Synthesis feedback is also posted as a string score (synthesis_feedback_iter1) containing the change log, enabling post-hoc analysis of what gates requested and how the writer responded.

Error Handling

All Langfuse operations are wrapped in try/except blocks. Failures are logged as warnings but never interrupt the pipeline. If Langfuse is down or misconfigured, the pipeline continues with degraded observability.

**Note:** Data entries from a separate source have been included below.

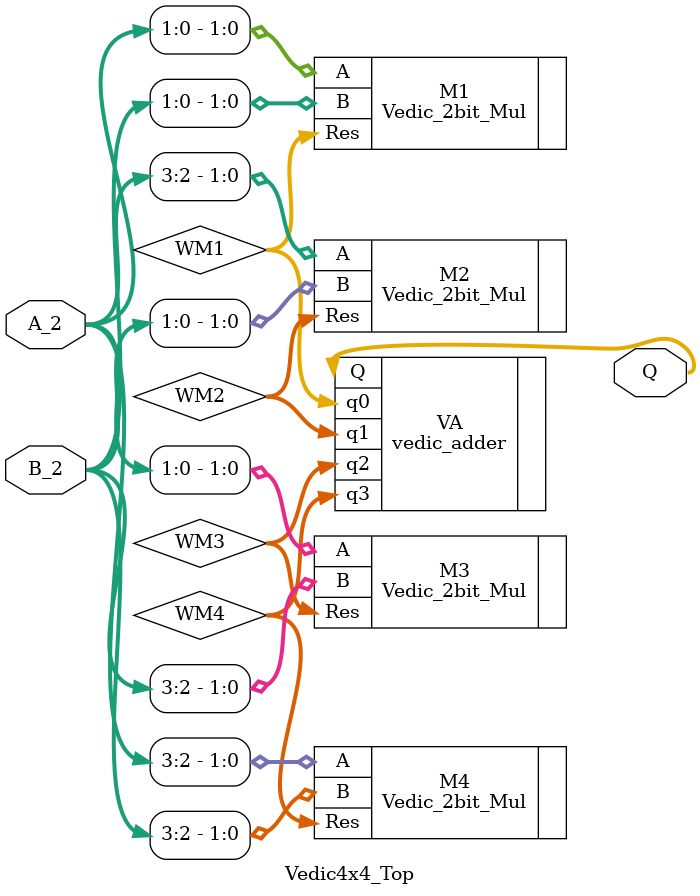
<source format=v>
module Vedic4x4_Top(
input         [3:0] A_2,
input         [3:0] B_2,
output        [7:0] Q

);

//internal signals(4output wires 2x2mul)

wire  [3:0]      WM1;
wire  [3:0]      WM2;
wire  [3:0]      WM3;
wire  [3:0]      WM4;


Vedic_2bit_Mul M1                  (.A(A_2[1:0]),.B(B_2[1:0]),.Res(WM1));

Vedic_2bit_Mul M2                  (.A(A_2[3:2]),.B(B_2[1:0]),.Res(WM2));

Vedic_2bit_Mul M3                  (.A(A_2[1:0]),.B(B_2[3:2]),.Res(WM3));

Vedic_2bit_Mul M4                  (.A(A_2[3:2]),.B(B_2[3:2]),.Res(WM4));

vedic_adder #(.MUL_Size(4))  VA     (.q0(WM1),.q1(WM2),.q2(WM3),.q3(WM4),.Q(Q));

endmodule
</source>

Each flow calls lf.flush() in its finally block to ensure pending observations are sent before the flow exits.

Context Propagation

Langfuse context is propagated using langfuse.propagate_attributes():

from langfuse import propagate_attributes

with propagate_attributes(session_id="article:123", tags=["article", "satellite", "en"]):
    # All call_agent() invocations here inherit session_id and tags
    ...

This context manager is entered after the root span is created and ensures all nested generation observations inherit the session and tag metadata.

Sentry Integration

Sentry provides error tracking and exception monitoring:

  • Integrations: HttpxIntegration (HTTP client errors), SqlalchemyIntegration (database errors)
  • Traces sample rate: 0.0 (performance tracing disabled to avoid cost -- Langfuse handles LLM tracing)
  • Environment: set from settings.environment
  • Server name: set from SENTRY_APP_NAME (distinguishes worker from dashboard)
  • Release: set from SENTRY_RELEASE environment variable (typically set by CI/CD)
  • Filtered events: Prefect infrastructure exceptions (PrefectHTTPStatusError, ObjectAlreadyExists) are filtered via before_send to reduce Sentry noise from expected transient errors

Sentry context is enriched during agent validation failures:

sentry_sdk.set_context("agent_validation_error", {
    "agent_name": agent_name,
    "schema": model_class.__name__,
    "response_preview": response_content[:500],
})

Configuration

Environment Variables

Variable Required Default Description
LANGFUSE_PUBLIC_KEY No (disabled) Langfuse public key
LANGFUSE_SECRET_KEY No -- Langfuse secret key
LANGFUSE_HOST No https://cloud.langfuse.com Langfuse host URL
SENTRY_DSN No (disabled) Sentry DSN
SENTRY_APP_NAME No -- Application name for Sentry server_name
SENTRY_RELEASE No -- Release identifier

Dashboard

The dashboard also calls init_telemetry() after the Streamlit secrets bridge block. This enables structured logging and Sentry for the dashboard process (Langfuse is not used in the dashboard since it has no LLM calls).